Следующая остановка – 300-летнее имение Сонгёчжан (선교장), построенное аристократом королевской крови по имени Ли Нэбон (이내번, 李乃蕃), 11-м потомком принца Хёрён-тэгуна – старшего брата короля Сечжона Великого (N37.78548° E128.88488°). Входная плата  – ₩5000, что несколько высоковато: приехавший передо мной на осмотр представительный господин показательно злопыхал из-за этого в окошко кассы: «Почему не три? Вон, в Очжукхоне – трёшка!»

Занимающая внушительную площадь усадьба признана чуть ли не лучшим представителем классического корейского жилья высшего сословного класса, из числа сохранившихся до наших дней. Мужские и женские обиталища усадьбы настолько изолированы друг от друга, что разнополые члены семьи могли в жизни «под одной крышей» лично не пересекаться. Пишу «под одной крышей» в кавычках: в отличие от привычных нам, корейские дома, считающиеся как бы одним целым, состоят при этом из множества построек – каждая под своей собственной кровлей.
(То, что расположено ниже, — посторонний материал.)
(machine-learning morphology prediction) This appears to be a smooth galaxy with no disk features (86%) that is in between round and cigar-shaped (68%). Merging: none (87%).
За входными воротами – симпатичный лотосовый пруд правильной квадратной формы с как бы парящим над ним павильоном «Живой струи» –  Хваллэчжон (활래정, 活來亭), построенным в 1816 году.  Пруд питался стекающим с горы ручейком и вода в нём не застаивалась, была «живой» – оттуда и название. Избыток изливался прежде в озеро Кёнпхохо, но из-за намываемой речкой глины, оно значительно уменьшилось в размерах и отступило. Есть мнение, что это аллюзия и иероглифическое название отсылает нас к стихотворению Чжу Си «Читая книгу, предался размышлению» (觀書有感): 

В пол-«му»*Му – китайская мера площади, около 0,067 га. размером гладь зеркального пруда.
В нём отражён и свет, и в небе облака.
Как так: она свежа, чиста его вода?
Причиною тому струя из ручейка.

От пруда до ограды собственно жилой части усадьбы – около ста метров: звуки домашних забот не должны были помешать занятиям владетельных мужчин. Почитывать в тишине китайских классиков, заниматься каллиграфией, писать стихи, изучать каноны, беседовать с гостями о Конфуции и, конечно же, плести политические интриги – какие ещё занятия могли быть у аристократов?
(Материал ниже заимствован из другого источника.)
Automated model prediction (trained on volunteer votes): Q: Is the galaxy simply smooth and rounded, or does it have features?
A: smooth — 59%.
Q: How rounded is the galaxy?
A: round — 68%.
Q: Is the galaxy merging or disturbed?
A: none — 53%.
Неподалёку на возвышении стоит домик Хонъйехон (홍예헌), в котором останавливались знаменитые литераторы, каллиграфы и художники позднего Чосон.

Пройдя за высокую ограду через одни из ворот усадьбы, попадаем к внутреннему крылу – анчхэ (안채) с выдающимся немного вперёд залом для приёмов – Тонбёльдан (동별당). Такое расположение было удобно для обслуживания, чем традиционно занимались домашние женщины.
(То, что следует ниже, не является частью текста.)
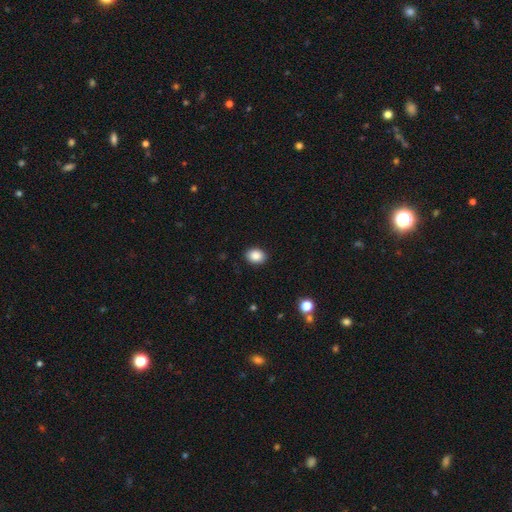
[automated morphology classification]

При клике на фото откроется панорама 360

Площадь, занимаемая хозяйственными помещениями и кухней довольно значительна – семья-то большая. Здесь и готовили, и пряли… (да чего они только не делали)… и жили женщины дома. Причём речь не о прислуге, а именно о членах семьи. Здесь обитала, например, невестка – жена сына хозяина дома. Комната довольно большая, длиной в два кана.Кан – расстояние между двумя столбами корейского дома – около 2-х метров. Положение невесток в традиционной Корее было обычно не очень завидным. Из соседнего дворика имеется ещё один проход в кухню. Это всё та же женская половина.

 При клике на фото откроется панорама 360

Отдельное строение – Ёнчжидан (연지당), где держали основную ценность и средство платежей – рисовое зерно. В нём имеется и жилая комната для помощниц по хозяйству.

Крыло Собёльдан (서별당) предназначалось для детей и занятий с ними, а также в нём была небольшая библиотека. Здесь иногда жила и престарелая мать владельца дома в те годы, когда она уже не занималась домашними делами.

Пройдя через узкую дверь в разделяющей мужскую и женскую половины стене, оказываемся в саранчхэ (사랑채) – так называемом внешнем крыле дома. «Внешнее» и «внутренее» – традиционное понимание места мужчин и женщин в корейском обществе, семье прежних веков. Мужчины вели социальную жизнь, принимались в обществе, ходили в гости, на службу – были «внешними людьми». Женщина же была внутренний, домашний человек, что до сих пор отражено и в языке: о жене, например, и сейчас говорят в 3-м лице – «наш домашний человек» (ури чипсарам, 우리 집사람).

При клике на фото откроется панорама 360

Хэннанчхэ (행랑채) – гостевое крыло. Здесь находятся комнаты для домашних мужчин и гостей хозяина. В традиционной Корее «семейный выход в гости» был совершенно невозможным явлением, и женщины всегда оставались дома. Комнаты крыла небольшие, но отделаны неплохо.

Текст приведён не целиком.